El Grupo Interdisciplinario de Expertos Independientes (GIEI) en su periodo de investigación documentó 180 víctimas directas incluyendo seis ejecutadas extrajudicialmente [tres normalistas, dos integrantes del equipo Los Avispones y un taxista], además de 40 heridos: entre ellos, el normalista Aldo Gutiérrez aún se encuentra estado vegetativo, en los ataques en la noche del 26.
Entre las víctimas, dice el GIEI, se debe considerar a los familiares de las víctimas directas, que son al menos 700 personas.
Muchas de esas familias por estos hechos perdieron su cotidianidad, se rompieron, se dividieron. Padres que buscan a uno de sus hijos e hijos que se crían sólo para que sus padres puedan buscar al hermano que les falta.
El informe Impactos Psicosociales del Caso Ayotzinapa.
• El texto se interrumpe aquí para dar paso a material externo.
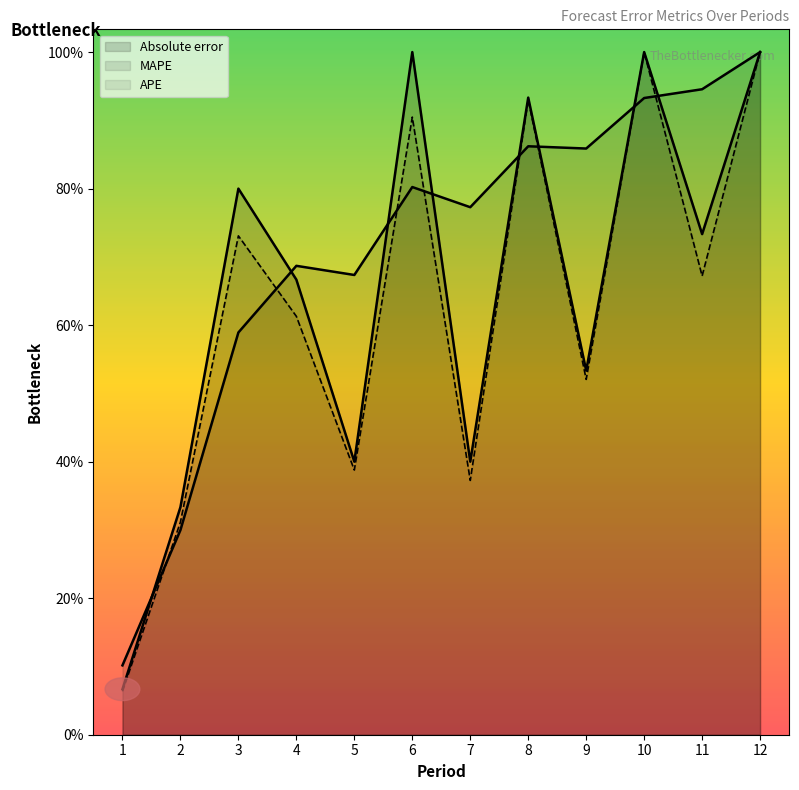

Reading left to right, what are all the values shown in this chart?

MAPE: 1=1.5	2=4.5	3=8.8	4=10.3	5=10.1	6=12.0	7=11.6	8=12.9	9=12.9	10=14.0	11=14.2	12=15.0
APE: 1=1.0	2=4.7	3=11.0	4=9.2	5=5.8	6=13.6	7=5.6	8=14.0	9=7.8	10=15.0	11=10.1	12=15.0
Absolute error: 1=1.0	2=5.0	3=12.0	4=10.0	5=6.0	6=15.0	7=6.0	8=14.0	9=8.0	10=15.0	11=11.0	12=15.0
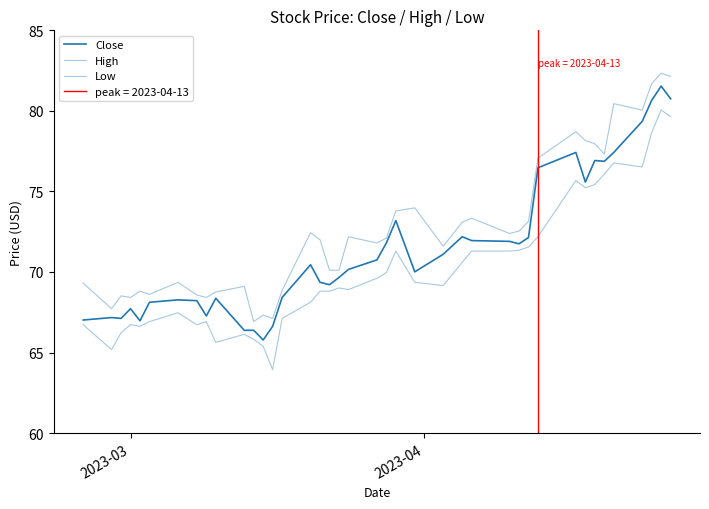

What is the average value of the Close series?

71.5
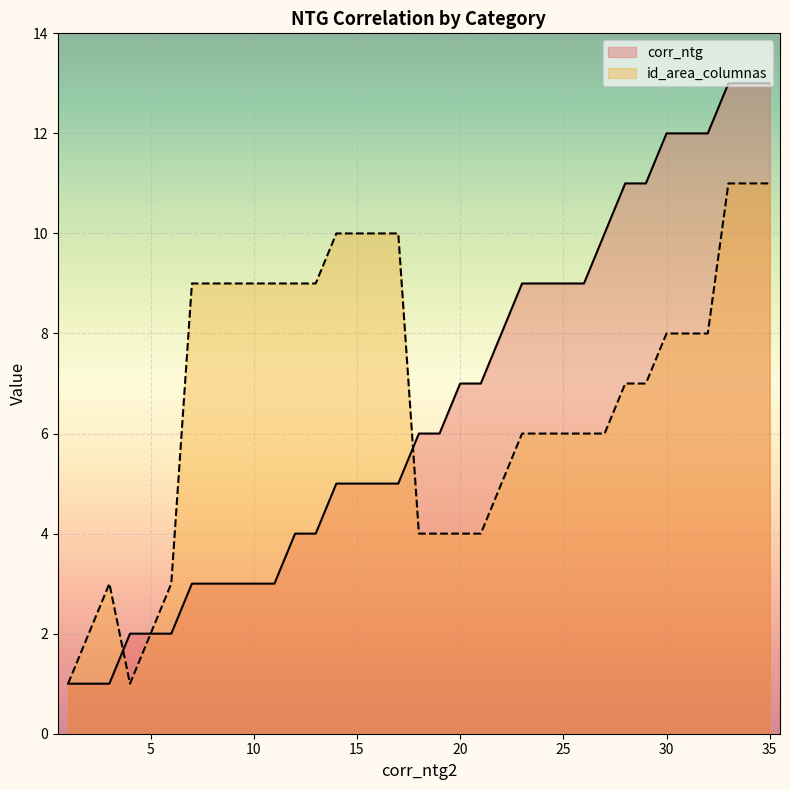

At how many categories does at least one series exceed 4?

29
Yo sólo quería que amaneciera elaborado por Fundar, el Centro Pro-Juárez, Tlachinollan y Serápaz en cumplimiento a la recomendación Grupo Interdisciplinario de Expertos Independientes (GIEI) describe algunos de esos efectos en las familias de los 43: “Los sentimientos que experimentan van desde la confusión y el miedo, hasta el terror y el vacío”.
Estos cuatro años han sido de desgaste emocional, físico, económico para los padres de los 43. Todos están firmes en la búsqueda de sus hijos, aunque algunos han tomado pausas por razones esenciales: pobreza y enfermedades.
En los padres se han construido lazos fuertes: quieren que aparezcan “sus hijos”, no sólo el propio y no todos, los 43. Si uno de los papás no está, no quiere decir que el estudiante esté sin representación. No. Por ejemplo, Nicanora García, madre de Saúl Bruno García, adoptó al mejor amigo de su hijo, Leonel Castro, ya que sus padres que desde hace dos años suspendieron su búsqueda por falta de dinero.
Nicanora en el salón de la normal que han convertido en su habitación, mantiene siempre las fotos de Bruno y Leonel.